Keeping Busy to Avoid Your Feelings
Have you ever felt like the only way to deal with heavy or hard feelings is just to keep constantly busy?
When you're feeling anxious, hopeless, or dissatisfied, it's natural to want to avoid those feelings.
Keeping busy used to be my go-to strategy. I packed my days and evenings full of time out with friends or work. And if I didn't have anything to keep me busy -- well, there was always TV, or scrolling through social media.
Because the truth was, whenever I was left with a quiet moment alone, those feelings became so much louder. It seemed impossible to ignore the negative thoughts or the feeling of heaviness in my chest once the noise of distraction was gone.
I was like Dory says in Finding Nemo, "Just keep swimming".
But what if there was a better way to deal with those feelings? A way that didn't fix the problem only temporarily, keeping the feeling at bay until they came rushing in again, but allowed me to resolve it and get some much-needed relief?
Here's what I wish I'd known about keeping busy to avoid your feelings:
1. Difficult feelings get bigger when you avoid them.
Back then, I didn't know that emotions are really messages from the part of the brain responsible for keeping you safe. (I've nicknamed this "The Protective System").
The Protective System in your brain has something to tell you, and it's going to do whatever it takes to make sure you hear that message.
If you try to ignore the mind's message by keeping busy or avoiding facing your feelings, it gets a little worried that you're not hearing what it has to say... and so it turns the "volume" of that feeling up.
If you're keeping busy to avoid your feelings, they'll grow bigger, and you'll end up with more emotional intensity to deal with.
But maybe you feel the way I did back then: that if you admit how you feel to yourself, it will be like opening a floodgate of emotion you don't know how to control. Maybe you feel you have no choice but to turn away from your feelings because if you were to admit how you feel, they would be too overwhelming.
So here's what you need to know next:
2. You don't have to know how what to do about it. You just have to acknowledge the feeling.
Studies show that simply recognising how you feel and naming the feeling actually reduces brain activity in the brain's Protective System.
In other words: once you've received the message your brain is trying to tell you, your mind goes, Oh, they've heard what I have to say... I can turn the volume down now.

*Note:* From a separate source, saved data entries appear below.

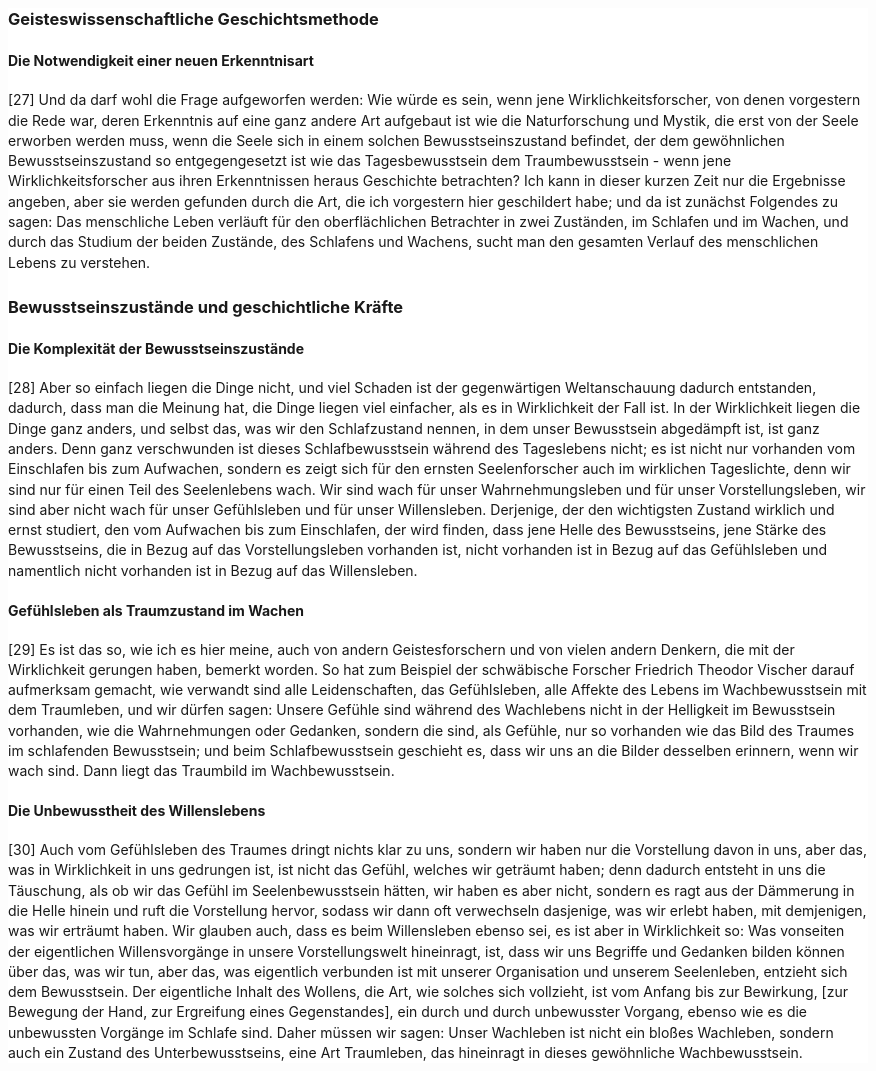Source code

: ### Geisteswissenschaftliche Geschichtsmethode

#### Die Notwendigkeit einer neuen Erkenntnisart

[27] Und da darf wohl die Frage aufgeworfen werden: Wie würde es sein, wenn jene Wirklichkeitsforscher, von denen vorgestern die Rede war, deren Erkenntnis auf eine ganz andere Art aufgebaut ist wie die Naturforschung und Mystik, die erst von der Seele erworben werden muss, wenn die Seele sich in einem solchen Bewusstseinszustand befindet, der dem gewöhnlichen Bewusstseinszustand so entgegengesetzt ist wie das Tagesbewusstsein dem Traumbewusstsein - wenn jene Wirklichkeitsforscher aus ihren Erkenntnissen heraus Geschichte betrachten? Ich kann in dieser kurzen Zeit nur die Ergebnisse angeben, aber sie werden gefunden durch die Art, die ich vorgestern hier geschildert habe; und da ist zunächst Folgendes zu sagen: Das menschliche Leben verläuft für den oberflächlichen Betrachter in zwei Zuständen, im Schlafen und im Wachen, und durch das Studium der beiden Zustände, des Schlafens und Wachens, sucht man den gesamten Verlauf des menschlichen Lebens zu verstehen.

### Bewusstseinszustände und geschichtliche Kräfte

#### Die Komplexität der Bewusstseinszustände

[28] Aber so einfach liegen die Dinge nicht, und viel Schaden ist der gegenwärtigen Weltanschauung dadurch entstanden, dadurch, dass man die Meinung hat, die Dinge liegen viel einfacher, als es in Wirklichkeit der Fall ist. In der Wirklichkeit liegen die Dinge ganz anders, und selbst das, was wir den Schlafzustand nennen, in dem unser Bewusstsein abgedämpft ist, ist ganz anders. Denn ganz verschwunden ist dieses Schlafbewusstsein während des Tageslebens nicht; es ist nicht nur vorhanden vom Einschlafen bis zum Aufwachen, sondern es zeigt sich für den ernsten Seelenforscher auch im wirklichen Tageslichte, denn wir sind nur für einen Teil des Seelenlebens wach. Wir sind wach für unser Wahrnehmungsleben und für unser Vorstellungsleben, wir sind aber nicht wach für unser Gefühlsleben und für unser Willensleben. Derjenige, der den wichtigsten Zustand wirklich und ernst studiert, den vom Aufwachen bis zum Einschlafen, der wird finden, dass jene Helle des Bewusstseins, jene Stärke des Bewusstseins, die in Bezug auf das Vorstellungsleben vorhanden ist, nicht vorhanden ist in Bezug auf das Gefühlsleben und namentlich nicht vorhanden ist in Bezug auf das Willensleben.

#### Gefühlsleben als Traumzustand im Wachen

[29] Es ist das so, wie ich es hier meine, auch von andern Geistesforschern und von vielen andern Denkern, die mit der Wirklichkeit gerungen haben, bemerkt worden. So hat zum Beispiel der schwäbische Forscher Friedrich Theodor Vischer darauf aufmerksam gemacht, wie verwandt sind alle Leidenschaften, das Gefühlsleben, alle Affekte des Lebens im Wachbewusstsein mit dem Traumleben, und wir dürfen sagen: Unsere Gefühle sind während des Wachlebens nicht in der Helligkeit im Bewusstsein vorhanden, wie die Wahrnehmungen oder Gedanken, sondern die sind, als Gefühle, nur so vorhanden wie das Bild des Traumes im schlafenden Bewusstsein; und beim Schlafbewusstsein geschieht es, dass wir uns an die Bilder desselben erinnern, wenn wir wach sind. Dann liegt das Traumbild im Wachbewusstsein.

#### Die Unbewusstheit des Willenslebens

[30] Auch vom Gefühlsleben des Traumes dringt nichts klar zu uns, sondern wir haben nur die Vorstellung davon in uns, aber das, was in Wirklichkeit in uns gedrungen ist, ist nicht das Gefühl, welches wir geträumt haben; denn dadurch entsteht in uns die Täuschung, als ob wir das Gefühl im Seelenbewusstsein hätten, wir haben es aber nicht, sondern es ragt aus der Dämmerung in die Helle hinein und ruft die Vorstellung hervor, sodass wir dann oft verwechseln dasjenige, was wir erlebt haben, mit demjenigen, was wir erträumt haben. Wir glauben auch, dass es beim Willensleben ebenso sei, es ist aber in Wirklichkeit so: Was vonseiten der eigentlichen Willensvorgänge in unsere Vorstellungswelt hineinragt, ist, dass wir uns Begriffe und Gedanken bilden können über das, was wir tun, aber das, was eigentlich verbunden ist mit unserer Organisation und unserem Seelenleben, entzieht sich dem Bewusstsein. Der eigentliche Inhalt des Wollens, die Art, wie solches sich vollzieht, ist vom Anfang bis zur Bewirkung, [zur Bewegung der Hand, zur Ergreifung eines Gegenstandes], ein durch und durch unbewusster Vorgang, ebenso wie es die unbewussten Vorgänge im Schlafe sind. Daher müssen wir sagen: Unser Wachleben ist nicht ein bloßes Wachleben, sondern auch ein Zustand des Unterbewusstseins, eine Art Traumleben, das hineinragt in dieses gewöhnliche Wachbewusstsein.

This might go something like this:
"I'm feeling anxious."
"This is a low, empty feeling."
"I feel lonely today."
"Something feels off, but I'm confused about how I feel."
This isn't too different from how validating it feels when you share your feelings with a friend and they just get it -- compared to how much worse you feel when someone dismisses your feelings.
Be that first friend to yourself. The friend that says, "I see how you're feeling, and I'm with you."
Sometimes, that's all we need. And it's something you can start giving to yourself right away.